Develop chemical tools and proteomic techniques for detection of protein S-nitrosation
Since existing techniques to detect cellular S-nitrosation are plagued by high background, low selectivity, and low sensitivity, new chemical tools and proteomic techniques will be developed to detect and study protein S-nitrosation. Several groups recently published intriguing new chemistry for the direct reaction of nitrosothiols with triphenylphosphine derivatives. However, the application of arylphosphines to protein S-nitrosation has been severely hampered by poor water solubility. We seek to design, synthesize, and characterize water-soluble probes for direct detection and enrichment of protein S-nitrosation sites.
Existing proteomic methods to detect NO-dependent cysteine modifications are designed to exclusively identify S-nitrosation. These approaches only detect a subset of possible NO-dependent cysteine modifications. We will develop a proteomics approach to allow identification and direct quantitation of all possible NO-dependent cysteine modifications.

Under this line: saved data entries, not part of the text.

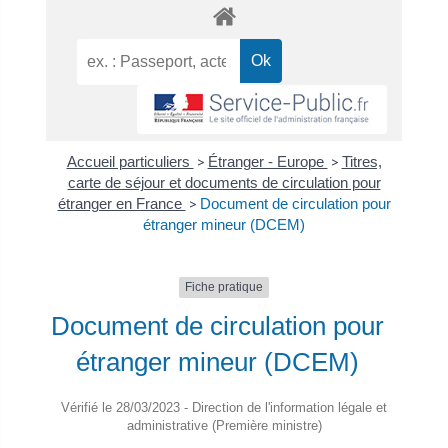
Accueil particuliers
>
Étranger - Europe
>
Titres,
carte de séjour et documents de circulation pour
étranger en France
>
Document de circulation pour
étranger mineur (DCEM)
Fiche pratique
Document de circulation pour
étranger mineur (DCEM)
Vérifié le 28/03/2023 - Direction de l'information légale et
administrative (Première ministre)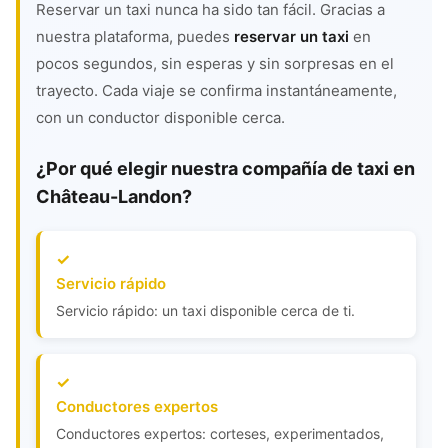
Reservar un taxi nunca ha sido tan fácil. Gracias a
nuestra plataforma, puedes
reservar un taxi
en
pocos segundos, sin esperas y sin sorpresas en el
trayecto. Cada viaje se confirma instantáneamente,
con un conductor disponible cerca.
¿Por qué elegir nuestra compañía de taxi en
Château-Landon?
Servicio rápido
Servicio rápido: un taxi disponible cerca de ti.
Conductores expertos
Conductores expertos: corteses, experimentados,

Identify and characterize metabolic pathways targeted by cysteine S-nitrosation using proteomics and metabolomics
Recent evidence suggests that nearly every major metabolic enzyme is nitrosated on at least one cysteine. To determine which of these S-nitrosation sites control protein function, we performed metabolomic analysis of nitric oxide synthase knockout mice and correlated dysregulated metabolites with known S-nitrosation sites. We will use the chemical tools and proteomic techniques that we develop to characterize these S-nitrosation sites in vitro and in cell culture. Overall, these studies will contribute to understanding the molecular mechanisms through which cysteine S-nitrosation contributes to normative and disease states.